Reportagen fürs Geld, Porträts fürs Vergnügen

Von Michaela Gericke · 28.10.2008
Sie gilt als eine der bedeutendsten Fotografinnen des letzten Jahrhunderts. Die deutsche Jüdin und Kommunistin Gisela Freund emigrierte während des Faschismus nach Paris. Das Willy-Brandt-Haus in Berlin zeigt anlässlich ihres 100. Geburtstags Künstlerporträts und Reportagefotos. Die ehemalige Magnum-Mitarbeiterin starb vor acht Jahren.
Kein Lächeln geht über ihre Lippen, als sich Gisèle Freund 1929 selbst porträtiert.
Dunkel die Augen, die geschwungenen Brauen, das kurze dichte Haar. Auf ihrem Gesicht und im Hintergrund an der Wand ist ein Schatten zu erkennen – das Profil ihres Freundes Horst Schade. Das Selbstporträt ist Zeugnis einer tiefen Verbundenheit, die jedoch im Pariser Exil zu Ende ging und zugleich ein experimentelles Foto, wie es danach kaum noch bei Gisèle Freund zu finden ist.

" So habe ich es gehalten: Reportagen, um Geld zu verdienen, und Porträts zu meinem eigenen Vergnügen. "

schrieb Gisèle Freund später in ihren Erinnerungen. Mit erzählerischen Reportagefotos beginnt sie in Frankfurt am Main, wo sie Soziologie studiert. Am 1. Mai 1932 dokumentiert sie die aufgeheizte Stimmung Arbeitsloser, kommunistischer und anderer linker Gruppen, aber auch die Aufmärsche der Rechten. Es sollte die letzte große 1.Mai- Demonstration vor dem Ende der Weimarer Republik sein. Sie selbst gehört einer linken Studentengruppe an und wird gewarnt. Einer Verhaftung entkommt sie durch die Flucht nach Paris. Und gehört dort schnell zum Kreis linker Intellektueller und Künstler.

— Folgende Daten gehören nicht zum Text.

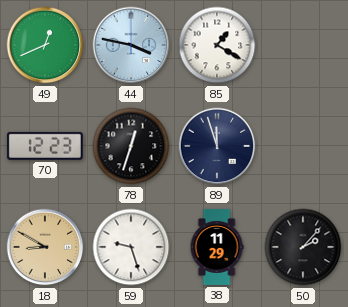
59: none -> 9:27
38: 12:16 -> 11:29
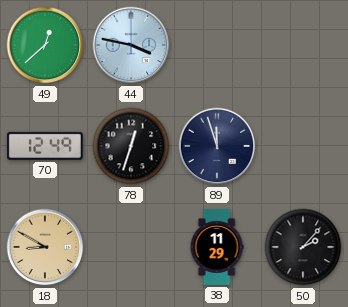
49: 12:41 -> 12:38
85: 1:20 -> none
70: 12:23 -> 12:49
59: 9:27 -> none
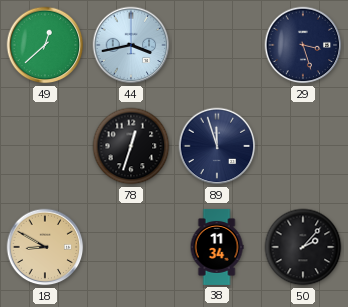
44: 3:47 -> 3:43
29: none -> 3:27
70: 12:49 -> none
38: 11:29 -> 11:34
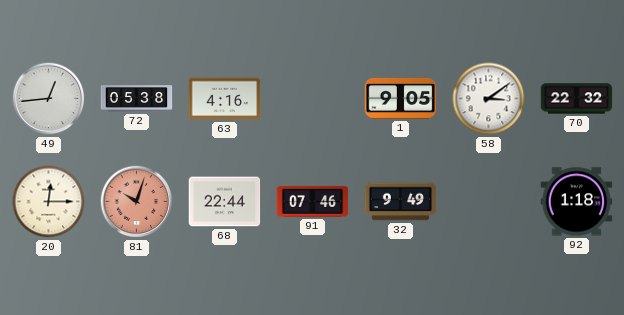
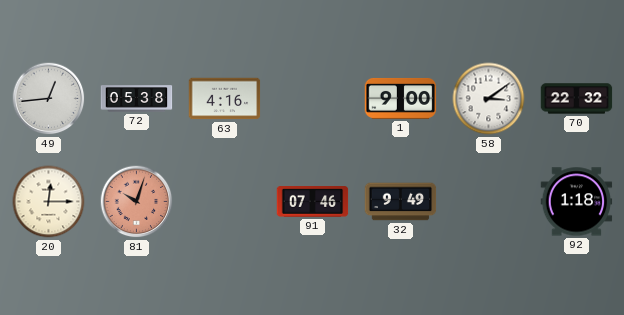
1: 9:05 -> 9:00
68: 22:44 -> none
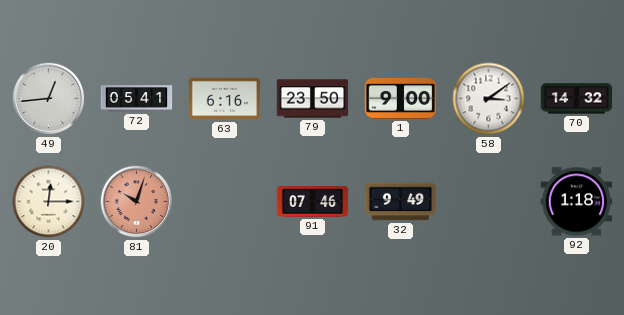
72: 05:38 -> 05:41
63: 4:16 -> 6:16
79: none -> 23:50
70: 22:32 -> 14:32
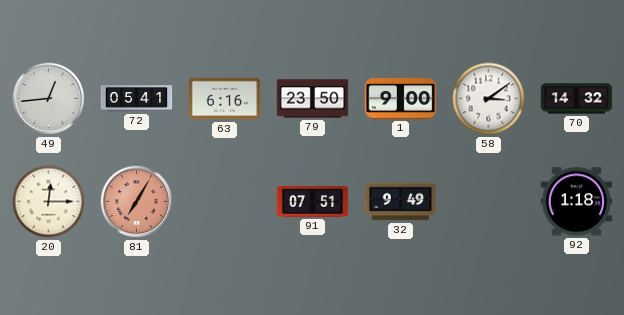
81: 10:03 -> 7:05
91: 07:46 -> 07:51
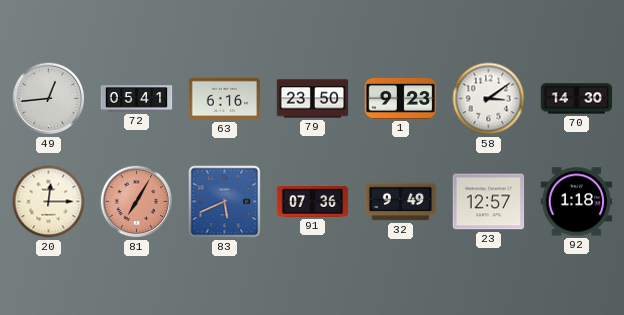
1: 9:00 -> 9:23
70: 14:32 -> 14:30
83: none -> 5:41
91: 07:51 -> 07:36
23: none -> 12:57
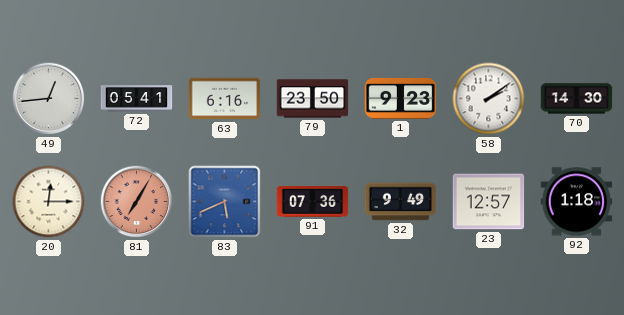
58: 3:09 -> 2:09
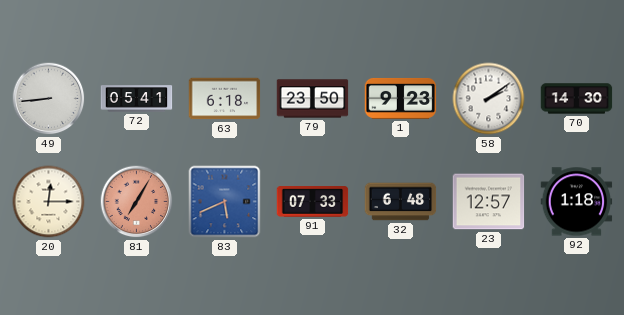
49: 12:44 -> 8:44
63: 6:16 -> 6:18
91: 07:36 -> 07:33
32: 9:49 -> 6:48
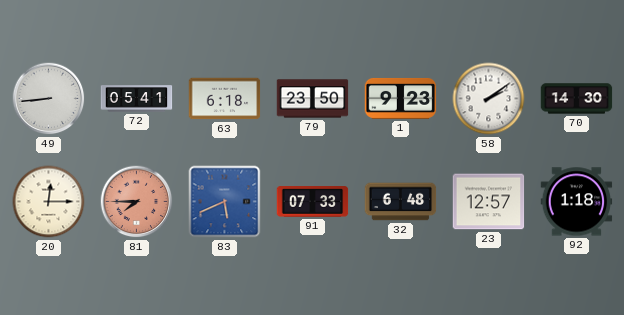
81: 7:05 -> 7:45
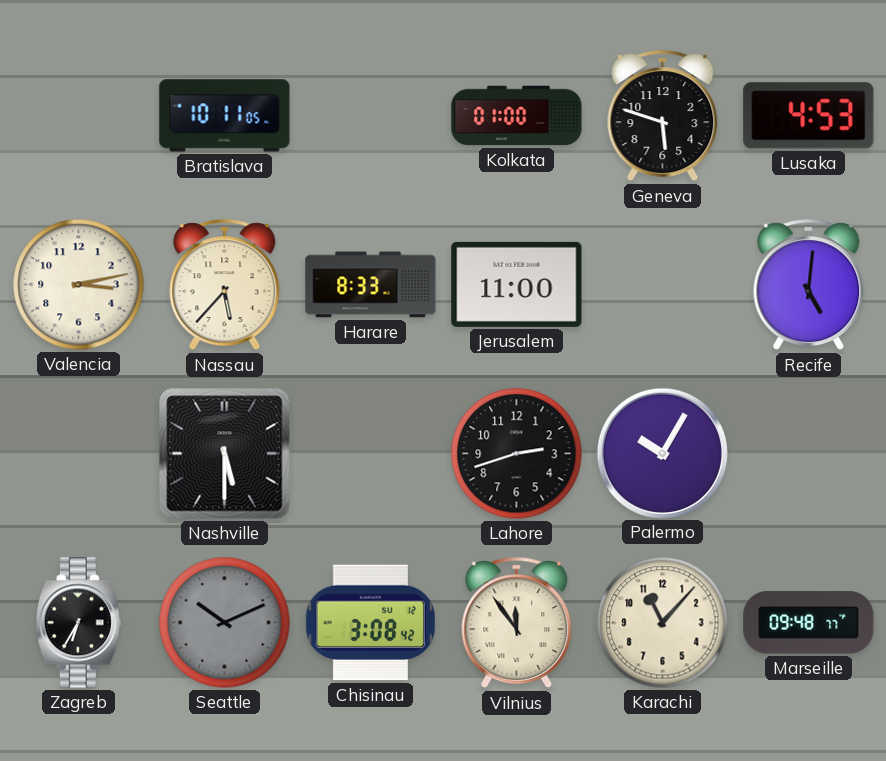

Die Buchhändlerin Adrienne Monnier wird Freundin und Vermittlerin für zahlreiche Aufträge mit der Kamera: Gisèle Freund ist die einzige Fotografin auf dem berühmten "1. Internationalen Schriftstellerkongress zur Verteidigung der Kultur" in Paris 1935.
3000 Schriftsteller aus der ganzen Welt nehmen daran teil, Gisèle Freunds Momentaufnahmen zeigen Heinrich Mann, Anna Seghers, André Gide. Den revolutionären André Malraux hält sie als leidenschaftlichen Redner fest, mit geballter Faust am Mikrofon. Ein Porträt zeigt ihn fast verwegen: Zigarettenstummel zwischen den Lippen, die Stirn in Falten gelegt, Wind im Haar.

" Ich wusste schon, dass es wesentlich ist, den Fotoapparat vergessen zu machen, wenn man natürliche Bilder erzielen möchte. "

schreibt sie viele Jahre später. So manche ihrer Bilder sind Geschichte geworden: Simone de Beauvoir und Jean Paul Sartre in einem Zimmer, beide an separaten Tischen in ihre Arbeit vertieft. Nahaufnahmen von James Joyce mit Lupe vor der dicken Brille und Walter Benjamin; Virginia Wolf, 1939 in London, ganz bei sich und nachdenklich, wie ihre Stirn verrät.

" Wenn sie denken, ich bin fertig, dann fang ich an. So hab ich’s gemacht. Ich wollte nicht so steife ... "

erzählte Giséle Freund im Sommer 1996. Förmliche, künstliche Bilder gibt es bei ihr nicht. "Psychologische Aufnahmen" – wie sie es nannte – sollten es immer werden.

" Das menschliche Gesicht ist sehr ... Wenn ich ihr Gesicht ansehe, seh ich zuerst Ihren Mund. da kann man sehr viel lesen. Es ist eine Partie unseres Körpers, den wir immer verdecken, den Mund. Das hab ich richtig studiert. Ich hab nur fotografiert, die mich interessierten. "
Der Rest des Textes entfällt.